Interchangeably-toned and visually layered, The
Kings of Summer is one of the more surprising efforts to come out of the
2013 class of Sundance films – a
surprisingly sincere and hilarious examination of youth.
Chris Galleta’s sharp scripting positions his three leads not as outcasts or bullied, but rather as normal kids plagued by an increasingly dysfunctional family life. They are united by friendship and a thirst for adventure. Most crucial to the film’s success is the manner in which Galleta refutes pretense for grandiose dramatics. What cuts through so much of The Kings of Summer is a richly satisfying sarcastic sense of humor. Even as the film embraces an increasingly dramatic tone, there’s a comic presence that always feels appropriate to the situation. That’s not to say the picture is without gravity –the film embarks on a narrative that finds youth on the cusp of adulthood as they attempt to achieve some measure of masculinity. The film’s central thematic element is therein realized humorously with the sporadic interjection of elements like coping with the loss of a parent and the strains placed on brotherhood.
Those who embraced Miguel Arteta’s Youth in Revolt will find many of the same oddly juxtaposed elements in The Kings of Summer. Quirky tonal shifts and the deployment of eclectic visual components are all prevalent. And with Nick Robinson sporting an ill-advised teenage mustache, the comparison is an apt one. Vogt-Roberts and cinematographer Ross Reige run through an extensive visual palette – ranging from the absurd to poetic.
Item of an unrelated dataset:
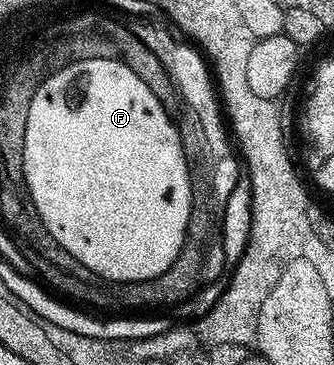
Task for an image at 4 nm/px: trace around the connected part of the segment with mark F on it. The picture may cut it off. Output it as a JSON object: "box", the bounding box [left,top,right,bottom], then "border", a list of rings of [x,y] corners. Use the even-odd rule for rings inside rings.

Vogt-Roberts’ has the virtue to compliment the perpetually-moving material with his off-kilter visual approach, though as one would expect, results tend to vary. This is particularly the case when the director abusively bridges his plotting with numerous musical cues of little comic or dramatic consequence. But the genuine nature of the picture makes up for much of the film’s transparent flaws. The sincerity and wit that The Kings of Summer possess goes a long way – it’s simply a charming summer effort of the exceedingly pleasant variety.